:: Exercise prompt ::
Copy every line of text in the material below word for word, and leave out the pictures.

:: Given records ::
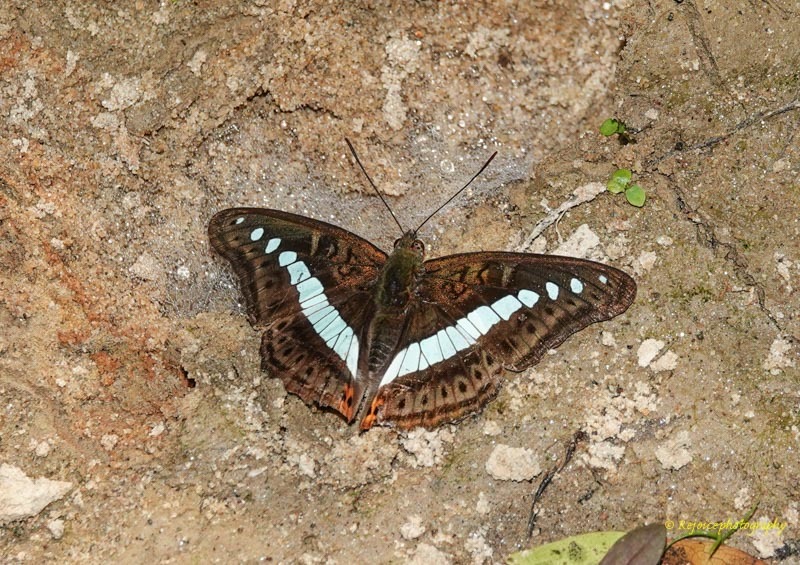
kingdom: Animalia
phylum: Arthropoda
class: Insecta
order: Lepidoptera
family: Nymphalidae
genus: Limenitis
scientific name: Limenitis Sumalia daraxa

:: Response below ::
kingdom: Animalia
phylum: Arthropoda
class: Insecta
order: Lepidoptera
family: Nymphalidae
genus: Limenitis
scientific name: Limenitis Sumalia daraxa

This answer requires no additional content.